生成AIとログ分析による新しいセキュリティの形とは
2023年7月25日に開催されたオンラインセミナー「生成AI×ログ分析セミナー ~新米エンジニアでもできる! セキュリティリスク分析~」では、生成AIの力を借りて、セキュリティログを簡単に分析できる手法が紹介されました。主催は株式会社セキュアヴェイルの子会社、LogStareです。このセミナーには約40名の参加者が集まり、ITセキュリティに興味がある新米エンジニアたちが熱心に耳を傾けました。
セキュリティ人材の不足という課題
近年、情報セキュリティは企業にとって避けて通れない問題です。しかし、セキュリティ専門家の不足は深刻な社会課題として残っています。専門知識が求められるため、多くの新米エンジニアにとっては敷居が高いのが現状です。そのため、自社でのセキュリティ対策を強化するためには、効率的でアクセス可能な手段が必要とされています。LogStareはその一環として、セキュリティ人材の確保に代わるアプローチとして、生成AIを活用したログ分析の手法を提案しています。
オンラインセミナーの内容
セミナーでは、まず最近の生成AI技術がビジネスの現場にどのように利用されているかといったトピックが紹介されました。最近の調査によると、国内での有償版生成AIツールの利用率はまだ5%にとどまりますが、2023年にはその市場規模が14兆円に達することが予想されています。このような数値から、生成AIはビジネスの世界で急速に広がる可能性があると感じさせられました。
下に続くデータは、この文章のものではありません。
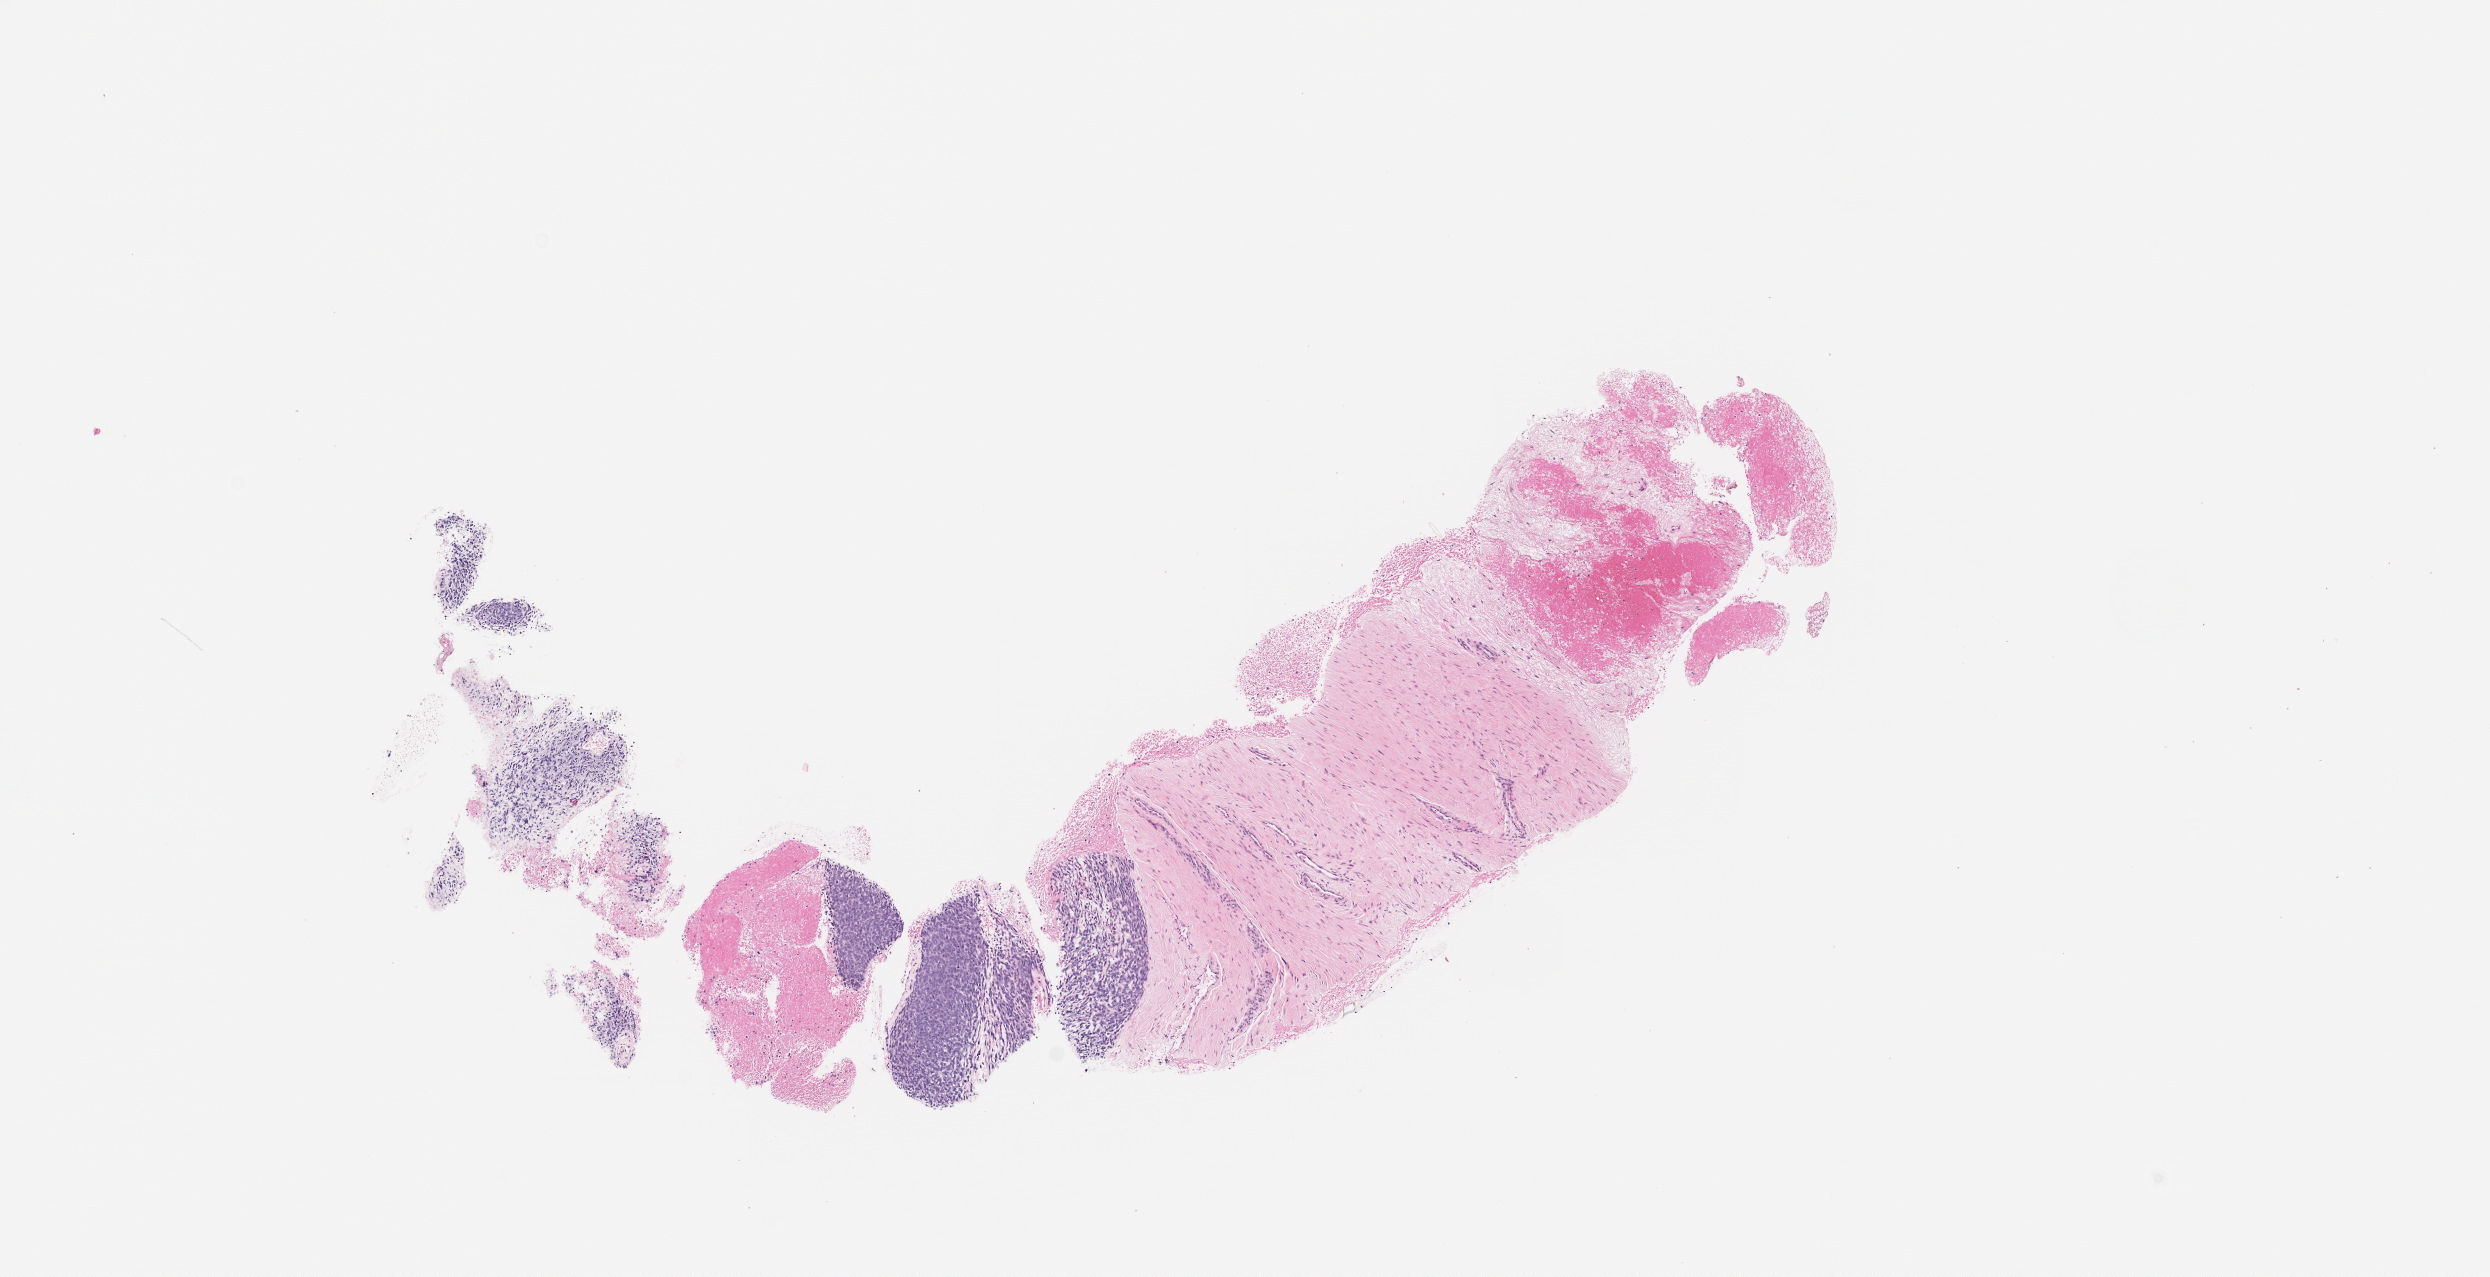
H&E whole-slide image of the patient's (originator) tumor tissue, shown as a low-resolution overview of the whole scanned area (about 10.0 x 5.1 mm), FFPE section, originating tumor site category: musculoskeletal. Male patient, aged 39.
- diagnosis: Synovial Sarcoma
セミナー前半では、生成AIが得意な分野や不得手な分野についても説明があり、生成AIは個人情報や機密情報の取り扱いには向いていないものの、要約や比較などの業務においてはその強みを発揮するという話がありました。これは、生成AIをビジネスに取り入れる際の貴重な指針となります。
デモンストレーション
後半では、LogStareの生成AIを活用した実際のログ分析のデモが行われました。通常、ベテランのセキュリティエンジニアが行うような高度な分析を、生成AIが迅速に行うことができる様子が紹介されました。デモでは、まずベテランエンジニアがログレポートから異常を検出する様子が映し出され、その後、同じログレポートを生成AIに渡し分析させると、ほぼ同様の結果が出てきました。これにより、専門知識がなくても誰もがセキュリティリスクを把握できる可能性が示されたのです。
さらに、昨日と今日のログ比較や、先月と今月の傾向分析なども行われ、これらの活動がいかにしてセキュリティ人材不足を補うかというナビゲーションを提供しました。
今後の展望
オンラインセミナーはアーカイブ配信されており、後からでも内容を利用できるようになっています。また、LogStareの生成AI分析機能は現在ベータ版の開発中であり、2023年10月には正式リリースされる予定です。これにより、より多くの企業がセキュリティ分析を効率的に行えるようになることが期待されています。セキュリティ対策の在り方が進化している中、今後のビジネスシーンにおいて生成AIの存在感はますます増していくことでしょう。
まとめ
何より、このセミナーが示したのは、生成AIを活用することでセキュリティ業界における新たな潮流が生まれ、技術の進化が人材不足という大きな課題への一つの解決策となる可能性があることです。参加者たちは、この新たな手法がどれほど役立つかを実感し、今後の情報セキュリティ戦略に大いなる期待を抱いていることでしょう。